And from http://www.itl.nist.gov/div898/handbook/eda/section3/eda35g.htm I would say, because D is larger than Critical after the filtering, that the hypothesis that the numbers come from a gaussian distribution is now rejected.

Does that make remotely sense?

Can I expect to keep the randomness with filtering?

Let me propose a different approach, if your goal is to achieve filtered Gaussian noise. I have done something roughly similar but for specific cases of white noise filtered by various causal impulse responses (which act as smoothing, or low-pass filters). If you can cast your frequency removal in the form of a causal impulse response, then find its auto-correlation function. Use the auto-correlation function to calculate a large, symmetric covariance matrix, which can be used as described in an Exchange posting to generate correlated Gaussian variates (http://www.igorexchange.com/node/5141).
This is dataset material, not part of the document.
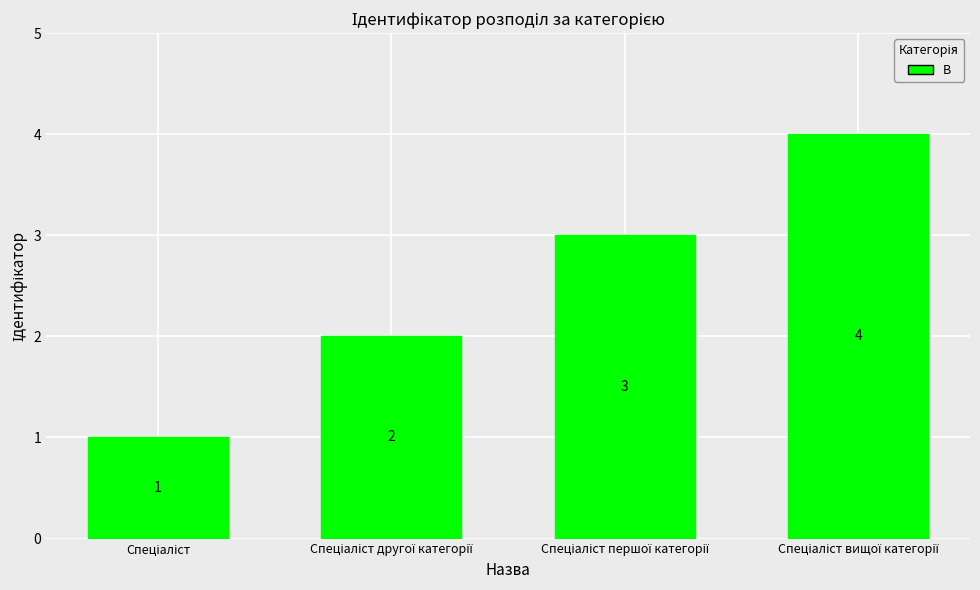

Reading right to left, extract all data points from this chart.

4	3	2	1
That example was for a bivariate distribution, but I extended the concept to a much larger multi-variate dimension size matching the row (or column) dimension of the covariance matrix. Finally, feed in uncorrelated white Gaussian noise and use Bech's Cholesky decomposition procedure with the large covariance matrix to generate filtered Gaussian noise.

There may be problems involving the size of the matrix you require, the ease of finding the Cholesky decomposition, and possible edge effects. On the other hand, if you can show your frequency filter is realizable, any such linear filtering (if properly implemented!) must preserve Gaussian randomness.

December 22, 2016 at 10:45 am - Permalink

If you are looking for Gaussian distributions you may want to use StatsJBTest. In general I would stay away from the KS tests because there are complications in figuring out proper critical values etc. Read Stephens reference for more information or contact me directly for recent practical examples.

A.G.

WaveMetrics, Inc.

December 22, 2016 at 10:50 am - Permalink

@Stephen: I'm not sure I can follow your approach 100%. I need to filter with one or multiple low/high-pass filters large waves (>10^5 points). I guess the symmetric covariance matrix is squared the size of the required points?

@AG: Thanks I'll look into that.

December 27, 2016 at 01:09 pm - Permalink

Yes, that is correct. For such large waves the method I suggested would be impractical. The covariance matrix storage requires only upper (or lower) triangular storage because of symmetry, but even so the Cholesky numerical computation would probably have many difficulties. I repeat my earlier claim: if you can prove your filtering is a realizable linear operation on the original wave, the filtered wave statistics must remain Gaussian. The single-point probability distribution function will be Normal. However, the filtered correlation properties will change.